Je crois que oui. Nous nous faisons souvent dire que Léo, c’est un super beau plateau. Nous essayons de trouver une façon de faire pour que les gens et les équipes soient heureux. Nous n’avons pas besoin de parler fort, de nous crier après. Nous sommes pressés, nous avons beaucoup de choses à faire dans une journée, nous le savons tous. Est-ce que, malgré tout, nous pouvons rester dans un état où nous travaillons dans une forme de douceur, en faisant attention à tout le monde? C’est ce que nous essayons de faire, et je pense même que nous y parvenons.
T’arrive-t-il de manquer de délicatesse?
Sûrement! Nous avons tous nos impatiences, nos moments où nous sommes submergés par la fatigue ou le travail, et les choses ne sortent pas de la bonne façon. Il faut essayer de contrôler ça le plus possible et d’être capable par la suite de dire qu’on s’est peut-être trompé… Le rythme de la vie, la force des nouvelles ne nous donnent pas envie d’être délicats. Les colères sont parfois saines, si on se fâche contre les bonnes choses.
Autre nouveauté dans ta vie, le livre L’allégorie du tiroir à ustensiles. Quel titre savoureux!
C’est un recueil de numéros de galas que j’ai faits en quatre ans à ComediHa!. J’ai aussi fait des chroniques à Plus on est de fous, plus on lit en début de pandémie. Depuis un an et demi, je fais aussi des chroniques du côté de chez Paul Arcand. C’est un recueil de textes de tous ces univers. Je trouvais ça drôle de faire un clin d’œil à la philosophie. On connaît l’allégorie de la caverne de Platon. L’allégorie du tiroir à ustensiles, c’est le tiroir où, chez certains, c’est très ordonné, et chez d’autres, complètement à l’envers. J’aimais ce clin d’œil à la philosophie pour montrer que si je suis un philosophe, je n’en suis pas un qui se prend au sérieux.

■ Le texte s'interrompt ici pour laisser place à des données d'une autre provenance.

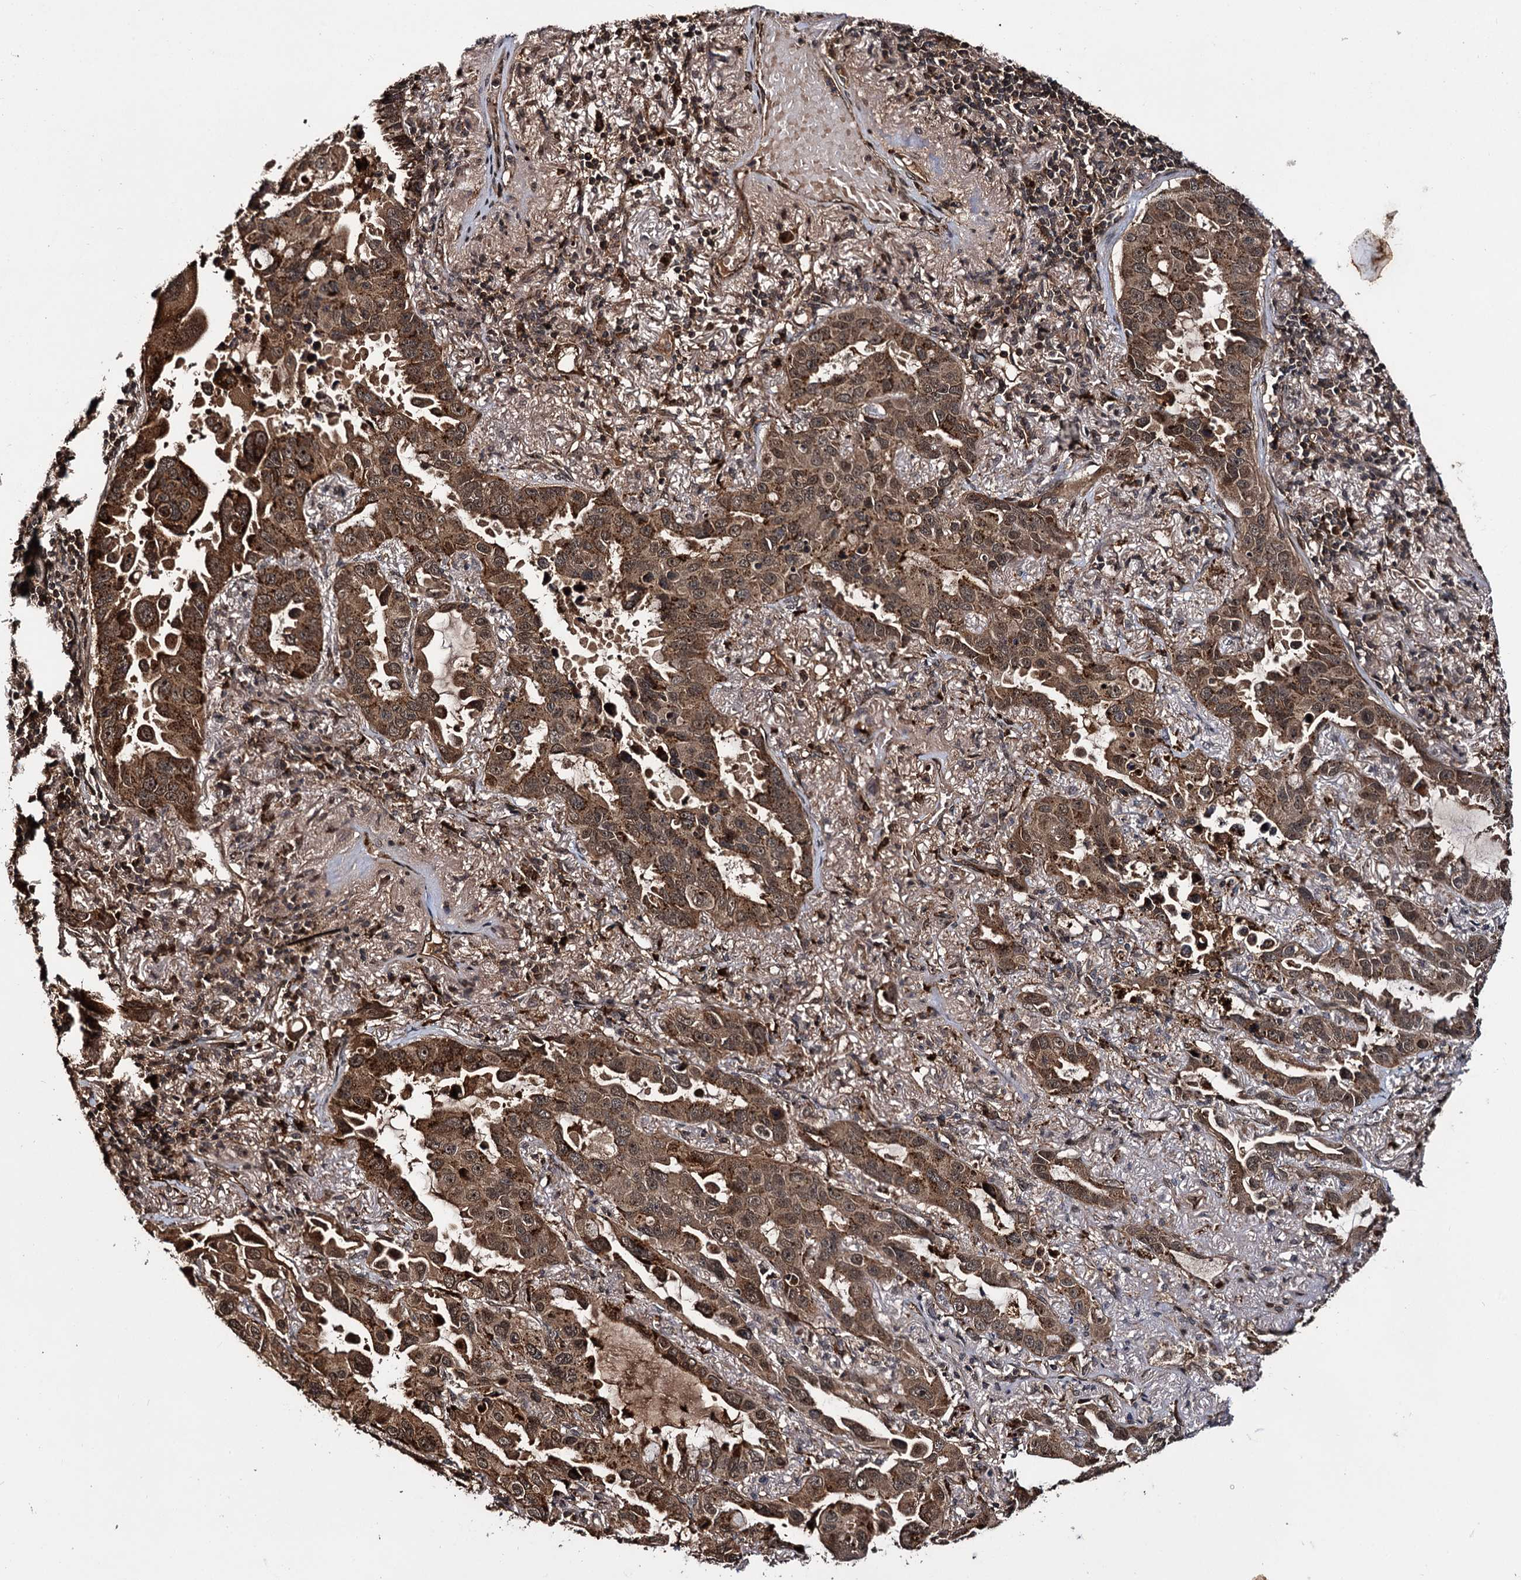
{"staining": {"intensity": "moderate", "quantity": ">75%", "location": "cytoplasmic/membranous,nuclear"}, "tissue": "lung cancer", "cell_type": "Tumor cells", "image_type": "cancer", "snomed": [{"axis": "morphology", "description": "Adenocarcinoma, NOS"}, {"axis": "topography", "description": "Lung"}], "caption": "Human lung cancer stained for a protein (brown) demonstrates moderate cytoplasmic/membranous and nuclear positive positivity in about >75% of tumor cells.", "gene": "CEP192", "patient": {"sex": "male", "age": 64}}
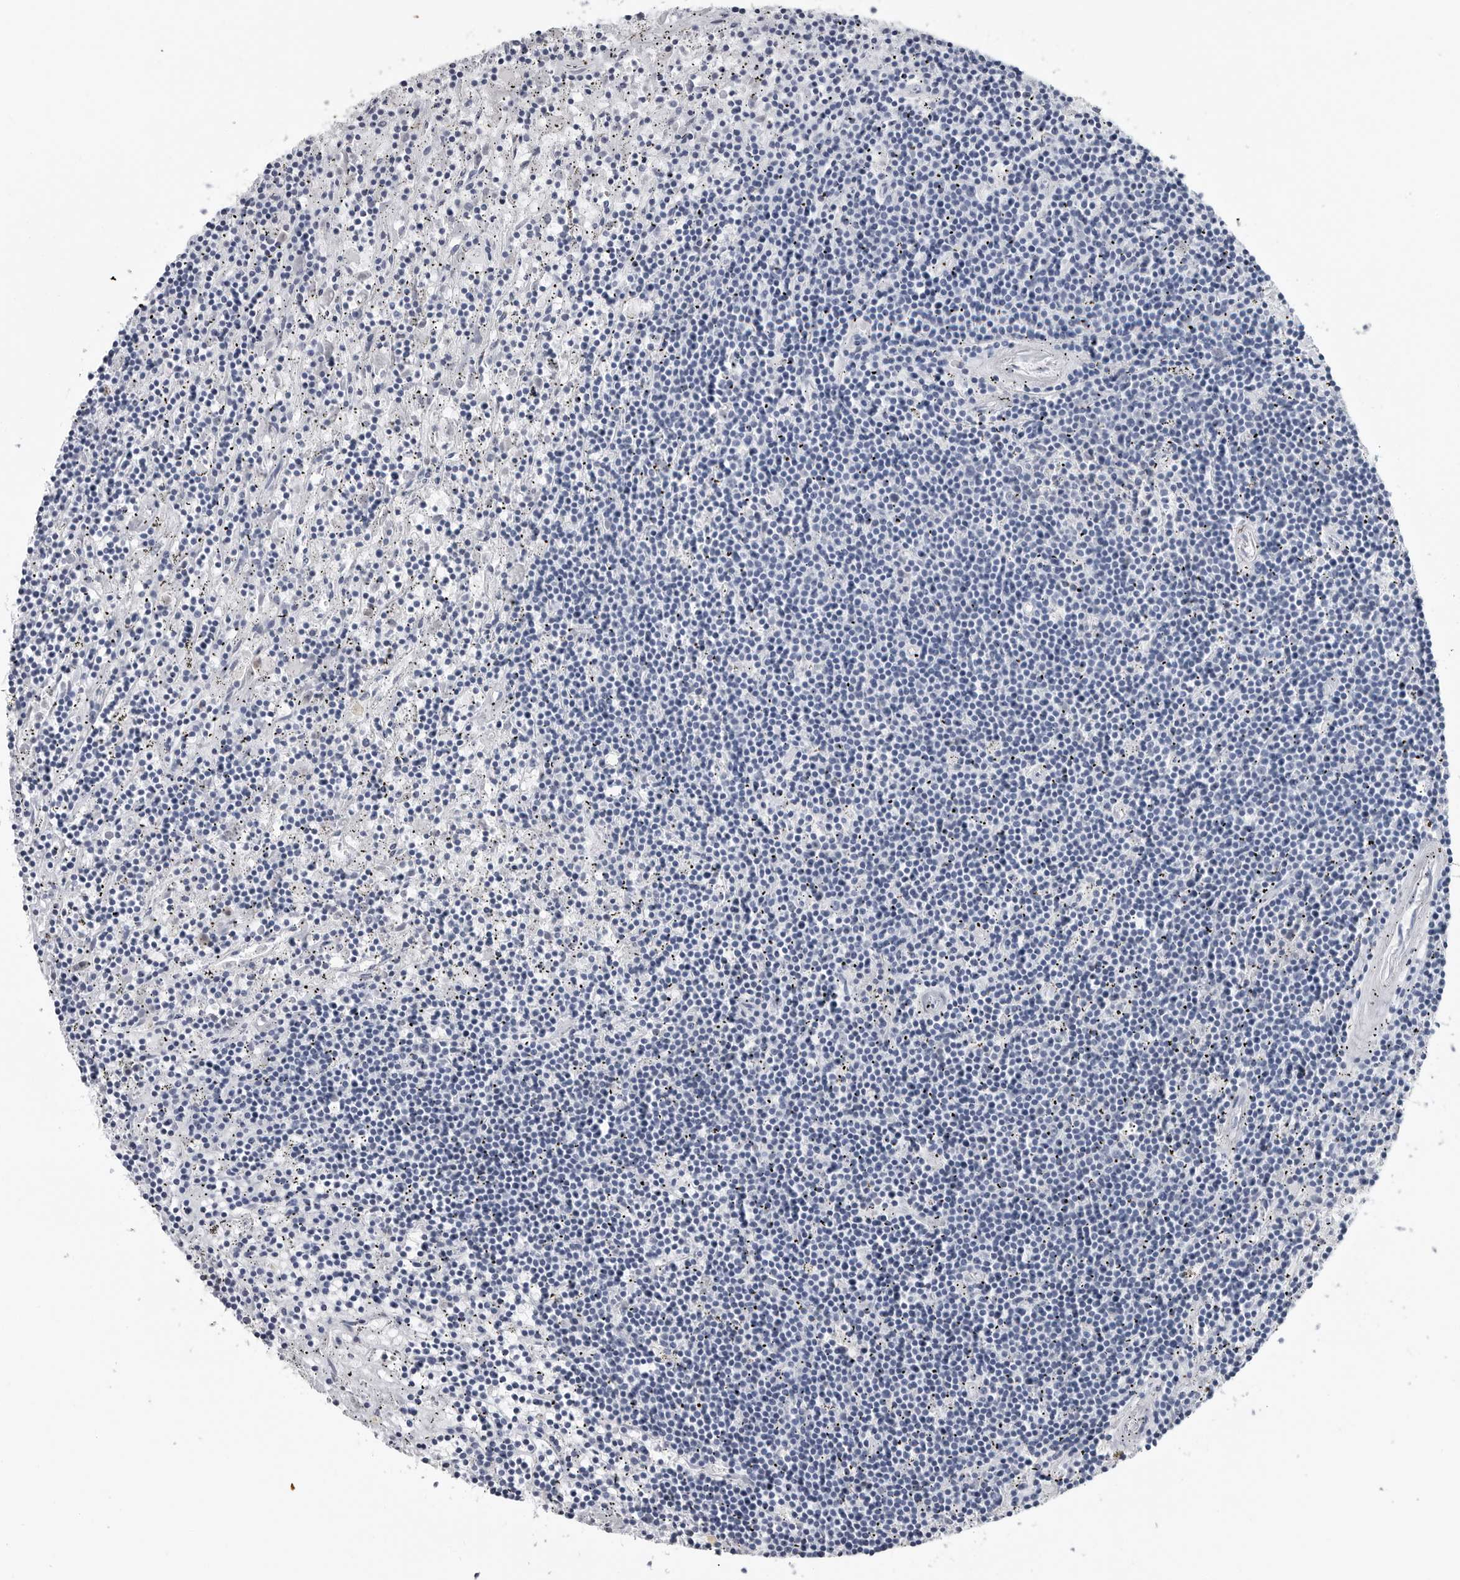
{"staining": {"intensity": "negative", "quantity": "none", "location": "none"}, "tissue": "lymphoma", "cell_type": "Tumor cells", "image_type": "cancer", "snomed": [{"axis": "morphology", "description": "Malignant lymphoma, non-Hodgkin's type, Low grade"}, {"axis": "topography", "description": "Spleen"}], "caption": "A histopathology image of human malignant lymphoma, non-Hodgkin's type (low-grade) is negative for staining in tumor cells.", "gene": "AMPD1", "patient": {"sex": "male", "age": 76}}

As-tu un penchant pour la philosophie ou une tendance à chercher un sens à la vie?
Complètement, mais je ne suis pas toujours en train de chercher. Si j’écris de la fiction ou de l’humour, c’est parce que je cherche à donner un sens aux choses. Je me questionne sur l’humain, l’humanité, les gens autour. Certains écrivent des thèses. C’est complètement louable. Moi, j’écris des chroniques, des blagues, de la fiction. Je passe par un autre chemin pour me questionner ou dire des choses sur l’humain.
Et même semer des pistes de réflexion?
Oui, je crois que l’humour peut être un bon véhicule pour ça. C’est loin d’être le seul, mais avec un sourire ou une blague, on arrive à insuffler un début de réflexion. Les gens repartent avec, et c’est à eux de voir où ça les mènera et ce qu’ils en feront par la suite. C’est une belle façon d’aborder des sujets qui pourraient, de prime abord…
Être délicats?
Oui, délicats. Au début, je pensais que c’était un qualificatif qu’on ne m’associait pas tant que ça. Finalement, je suis assez délicat…
Michèle Lemieux, 7 jours, 22 novembre 2022.